In Rome ligt het klassieke verleden nog op straat. Restanten uit de Oudheid hebben de tijd doorstaan, zijn opgegraven of hebben Renaissance kunstenaars zoals Michelangelo geïnspireerd. Veel kerkinterieurs zijn gedecoreerd in Barokstijl, maar de bekende beeldhouwer Bernini ontwierp ook fonteinen. Tien tips om door de geschiedenis van Rome te reizen.
- Trevi-fontein (Fontana di Trevi)
De hele dag is het druk op deze ‘driesprong’ (tre via) van straten, waar de grootste fontein van Rome het decor vormt. Deze rol speelt ze ook in diverse films, zoals in La Dolce Vita van Fellini. Vele toeristen geloven dat wanneer je een muntje over je schouder in het water gooit, je nog eens terug zal komen naar Rome. Wekelijks wordt met een geldzuiger een flink bedrag uit de fontein gehaald, dat naar goede doelen gaat.

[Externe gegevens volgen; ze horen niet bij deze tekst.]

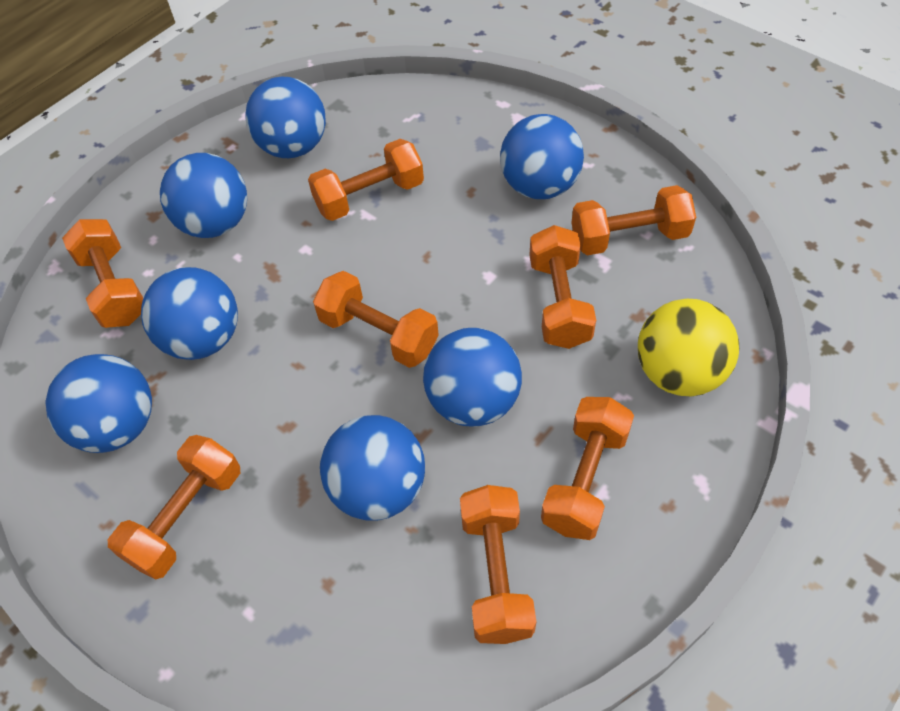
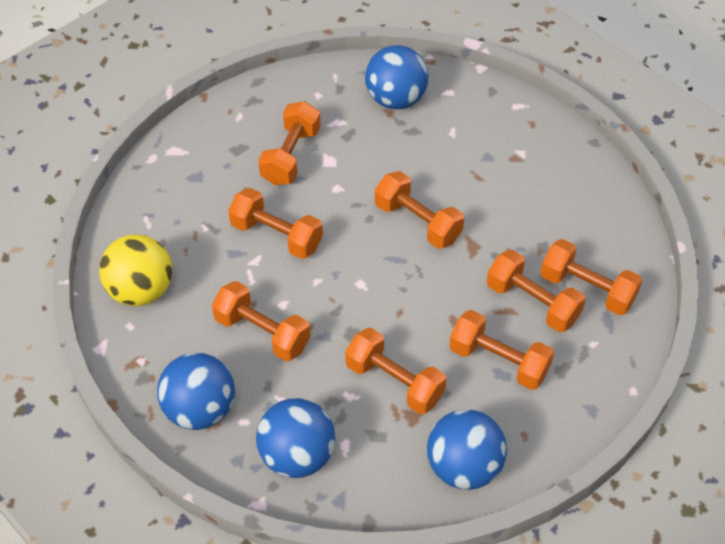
blue ball: 7 -> 4

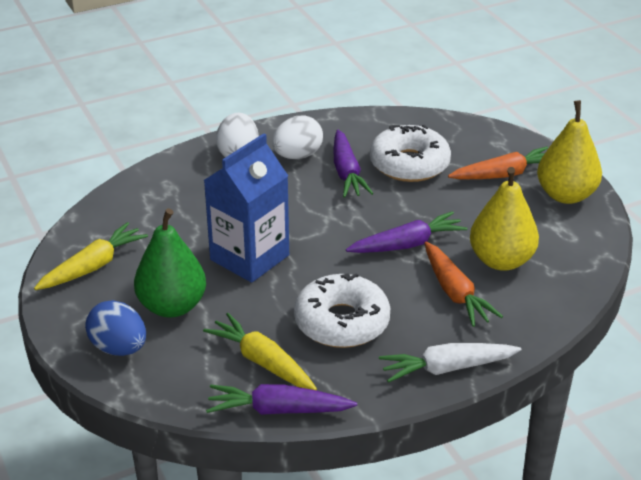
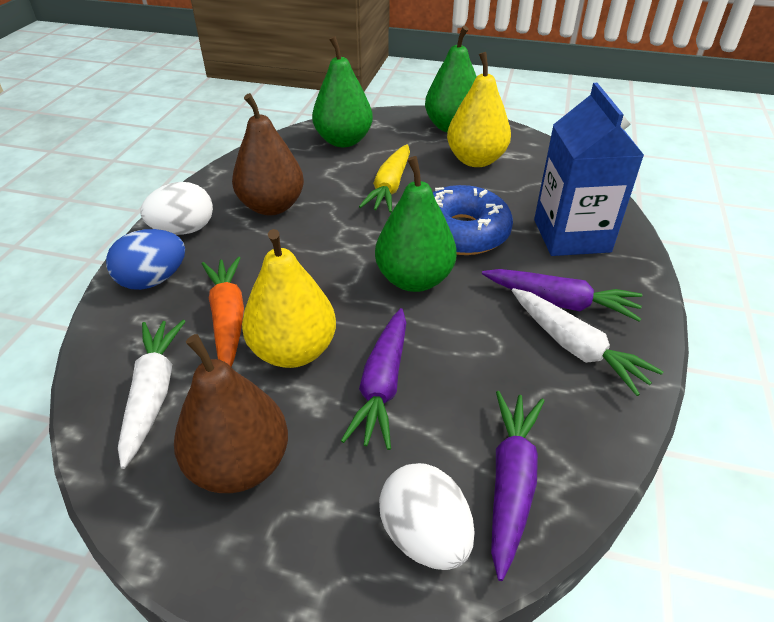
blue donut: 0 -> 1
brown pear: 0 -> 2
green pear: 1 -> 3
orange carrot: 2 -> 1
white carrot: 1 -> 2
white donut: 2 -> 0
yellow carrot: 2 -> 1

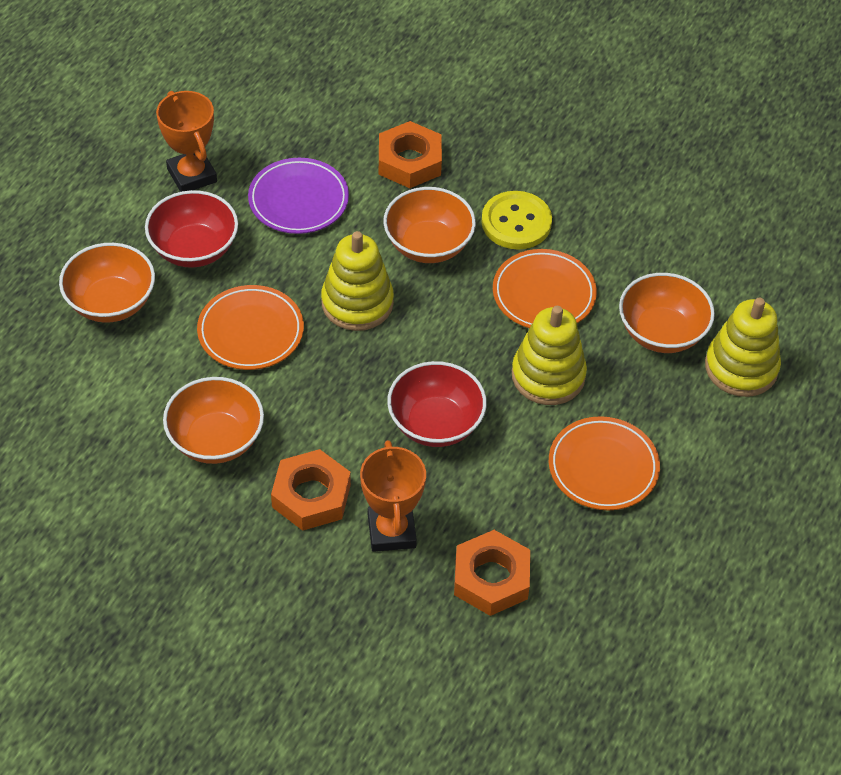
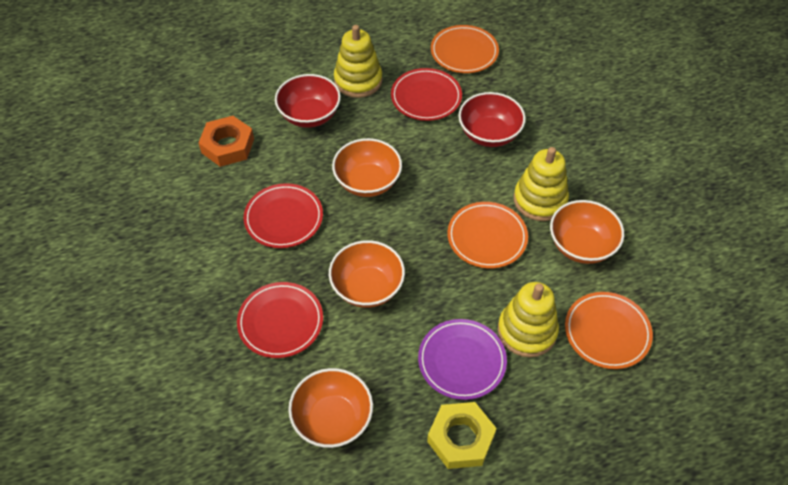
orange nut: 3 -> 1
orange trophy: 2 -> 0
red plate: 0 -> 3
yellow button: 1 -> 0
yellow nut: 0 -> 1

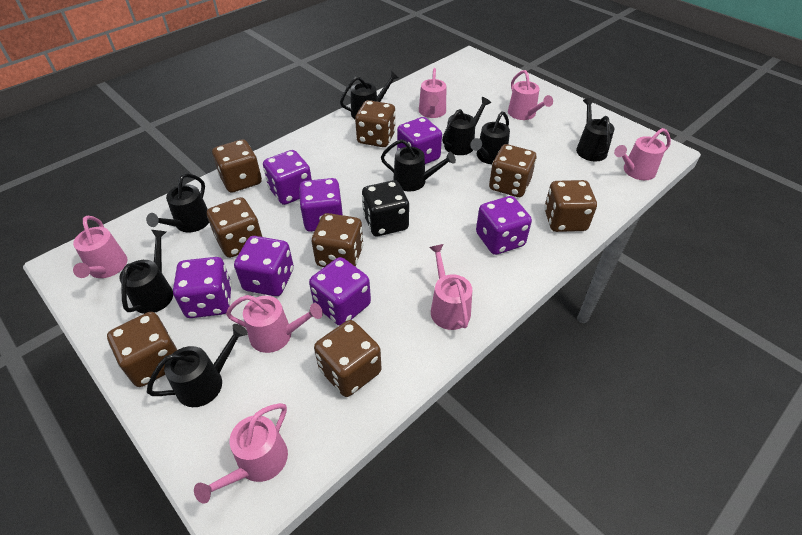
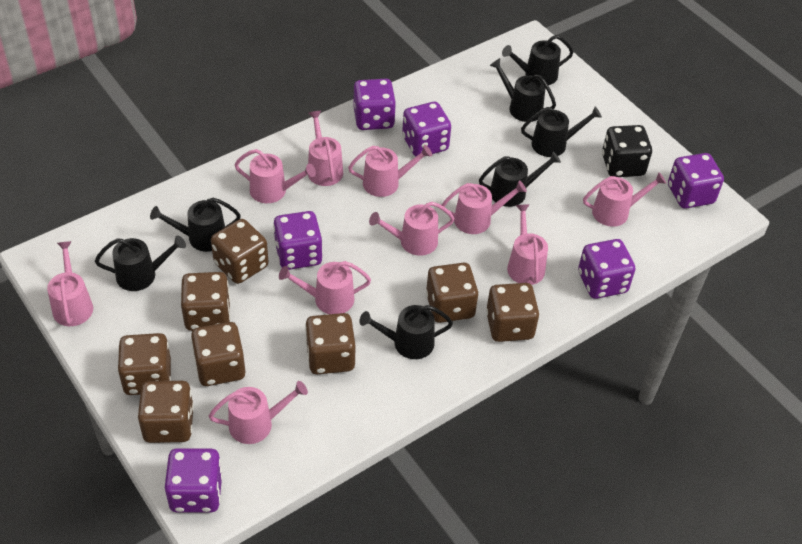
black watering can: 8 -> 7
pink watering can: 7 -> 10
purple dice: 7 -> 6

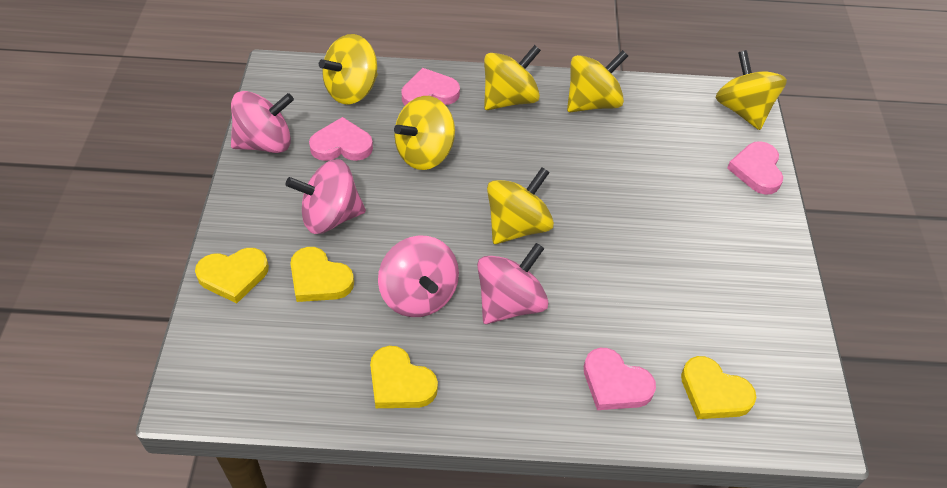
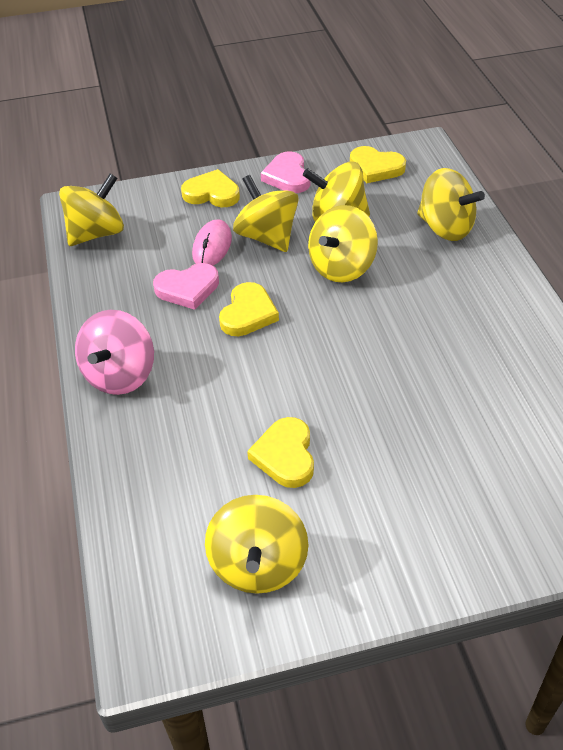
pink heart: 4 -> 2
pink mouse: 0 -> 1
pink spinning top: 4 -> 1

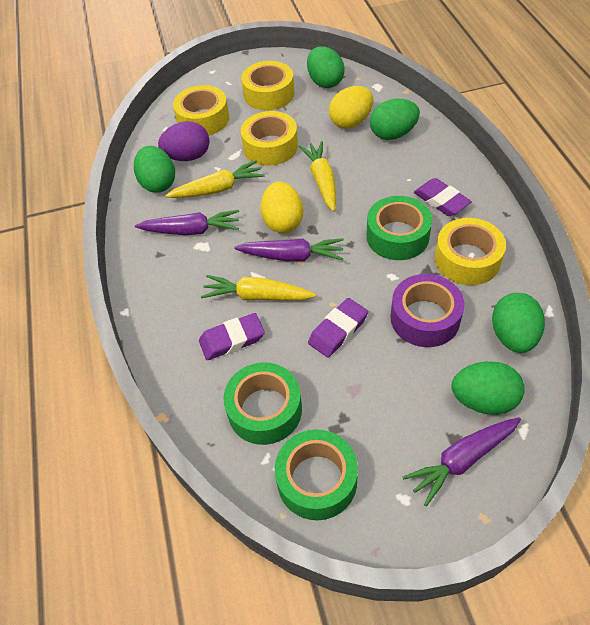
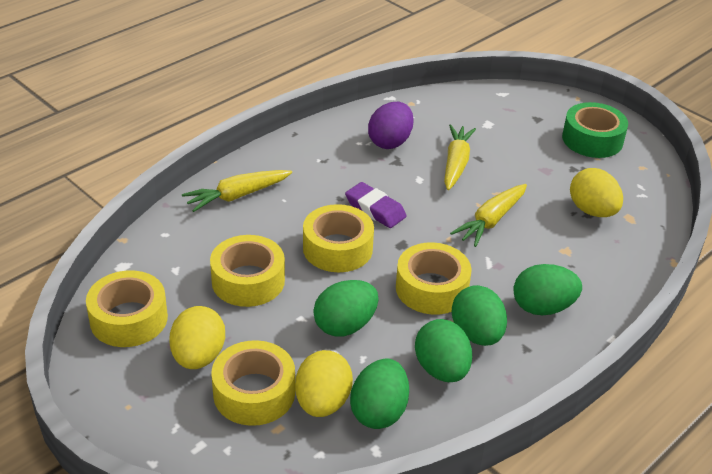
green tape: 3 -> 1
purple carrot: 3 -> 0
purple eraser: 3 -> 1
purple tape: 1 -> 0
yellow egg: 2 -> 3
yellow tape: 4 -> 5

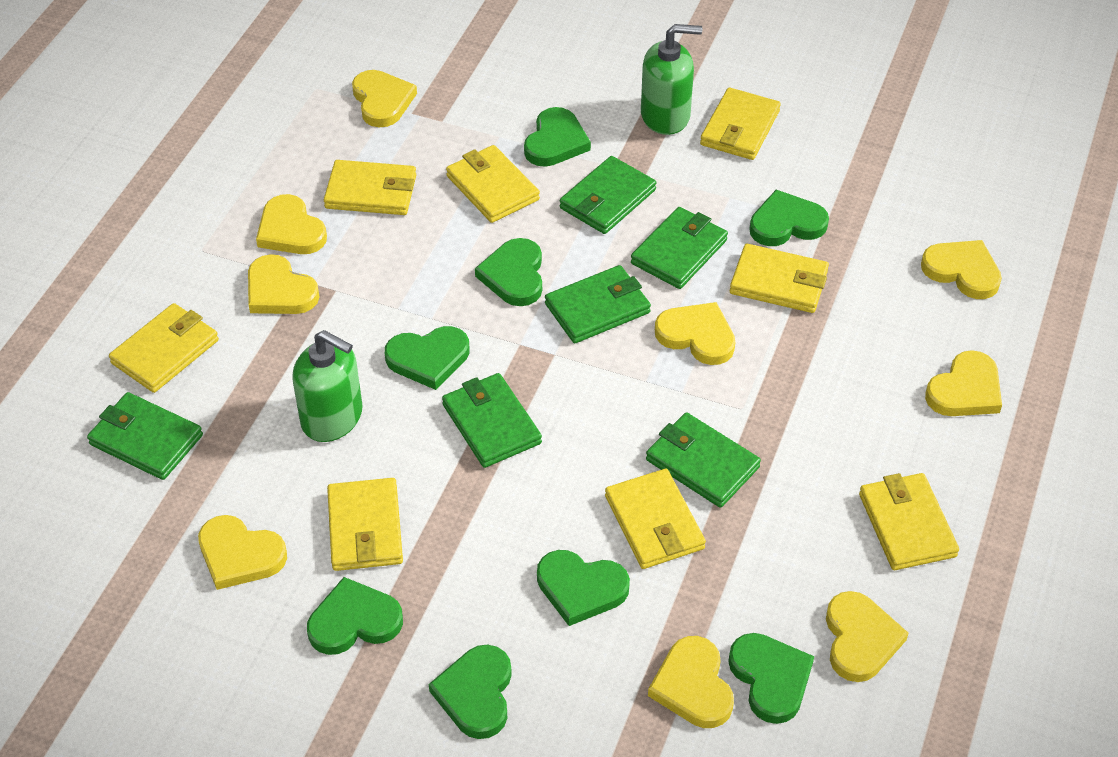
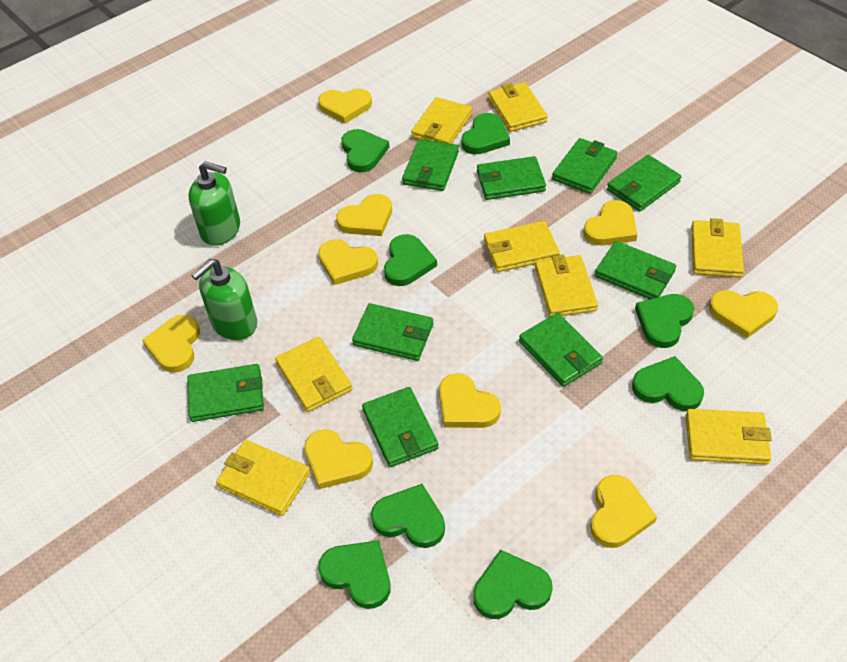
green wallet: 6 -> 9

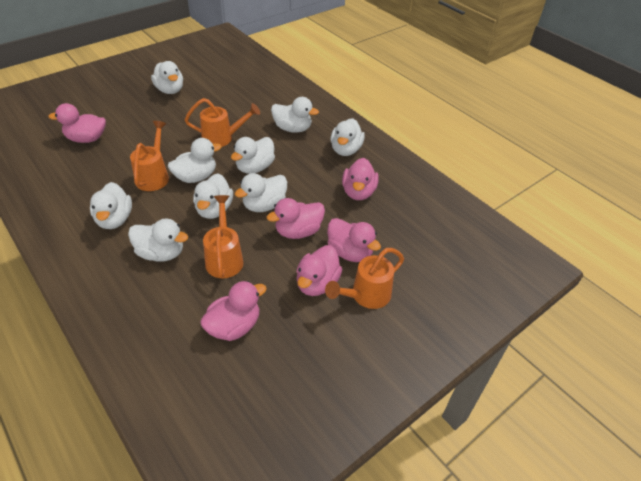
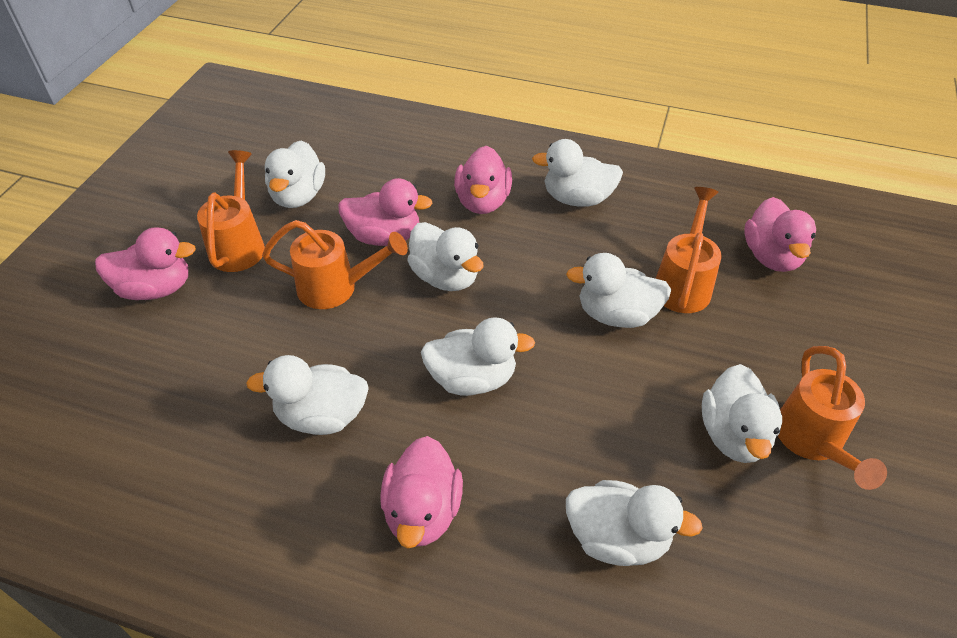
pink duck: 6 -> 5
white duck: 9 -> 8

Het figuur in het midden is de zeegod Neptunus, die op een schelp staat. Aan beide zijden van het water staan tritons (jonge zeegoden); de één worstelt met een ‘zeepaard’, de ander leidt een volgzamer dier. Ze staan symbool voor de grilligheid van de zee. Aan Neptunus’ rechterhand staat in een nis een beeld van een vrouw met fruit als teken van overvloed en links met een slang als teken van gezondheid. Daarboven zijn reliëfs die de geschiedenis van de plaats van de fontein verbeelden. Op deze plek eindigde één van de 11 aquaducten die het oude Rome van water voorzag; het aquaduct ‘Aqua Virgo’ dat in 19 v. Chr. werd aangelegd. Er is te zien hoe een meisje, waarna het aquaduct is vernoemd, een Romeinse soldaat de waterbron wijst en op het andere reliëf hoe aan keizer Augustus de plek wordt getoond.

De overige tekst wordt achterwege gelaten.